Even Sehat’s thesis that the American heritage of religious freedom is a myth is not a new one. A decade ago Kenneth Craycraft argued, in The American Myth of Religious Freedom , that the myth was that the government could neutrally adjudicate moral claims among religions. Instead, Craycraft contended, the structure James Madison and others wrought always placed the interests of the government above those of religious people. Craycraft argues that the solution is to trust, not in the Supreme Court or in national elites to protect religious liberty, but in a divided federal government and strong state governments, which will allow the people to form smaller political communities that express how they choose to live.

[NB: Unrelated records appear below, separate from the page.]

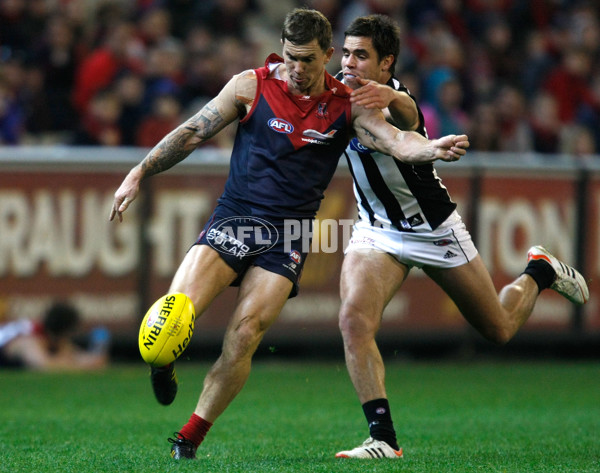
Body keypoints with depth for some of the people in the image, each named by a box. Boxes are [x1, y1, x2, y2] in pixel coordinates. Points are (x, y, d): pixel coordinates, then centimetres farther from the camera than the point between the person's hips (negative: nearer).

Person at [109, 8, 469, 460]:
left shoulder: (346, 105, 3)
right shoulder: (252, 86, 0)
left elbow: (394, 140, -10)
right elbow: (192, 133, 4)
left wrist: (433, 148, -32)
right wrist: (140, 173, -3)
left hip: (288, 235, 1)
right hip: (234, 217, -1)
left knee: (245, 334, -14)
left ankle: (190, 438, 1)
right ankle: (164, 365, 14)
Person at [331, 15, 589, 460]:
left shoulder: (397, 100, -31)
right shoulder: (342, 90, -12)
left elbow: (406, 110, -59)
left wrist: (388, 97, -82)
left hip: (436, 230, -4)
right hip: (377, 231, 4)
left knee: (499, 329, 13)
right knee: (355, 319, -23)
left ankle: (540, 272, 45)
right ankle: (383, 437, -20)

In the end, Sehat fails to acknowledge, as do Craycraft and other astute observers of the public scene, that the square does not remain naked. The judicial minimalism enforcing abstract individual rights that Sehat thinks would protect religious liberty is a fantasy; in an empty public square, the state inevitably will assert its own beliefs. And those beliefs likely will not be favorable to anyone’s religious expression. Indeed, in some ways, Sehat’s minimalist state is already here: Courts at the state and federal levels have used expansive government “interests” as reasons to trump protected religious exercise. Conversely, the state now tolerates express religious bigotry; the United States Court of Appeals for the Ninth Circuit recently upheld a declaration by the San Francisco Board of Supervisors that attacked the Catholic Church as an improper “foreign” influence in the public square. Further, as legal scholars such as Rob Vischer have pointed out, under the auspices of a secular state, individual religious liberty is morphing into an open-ended right to individual autonomy, which a secular state favors in otherwise private disputes between private parties.

The historical antecedents that led to this intellectual landscape make up the more interesting development, but it is not one that is readily accessible in Sehat’s account. Sehat’s reliance on individual “rights” as protectors of religious freedom is unpersuasive when these “rights” are divorced from their historical”largely Christian”context. Unfortunately, Madison and the other Founders, whom Sehat discusses in his opening sections, can be of little help here. While Madison did call for a centralized, “godless” state to protect minority groups and individual rights, he did not foresee the consequences of a political culture in which there was no intermediary between the individual and the state.

Indeed, for all its faults, the moral establishment recognized a central tenet of the Western tradition: The state does not have total power over the individual. Public acknowledgment of religion’s claims is a recognition of the limits of state power. Even now, Americans rely on an attenuated Christian understanding of individual dignity to navigate the separation between law and faith. The real myth, in other words, may be that there can be religious freedom at all in the modern state without a strong religious tradition acting both as a curb to the state’s power on behalf of believers and nonbelievers alike and also as an alternative narrative within which people can work out their individual visions of the good life.

Gerald J. Russello is a fellow of the Chesterton Institute at Seton Hall University.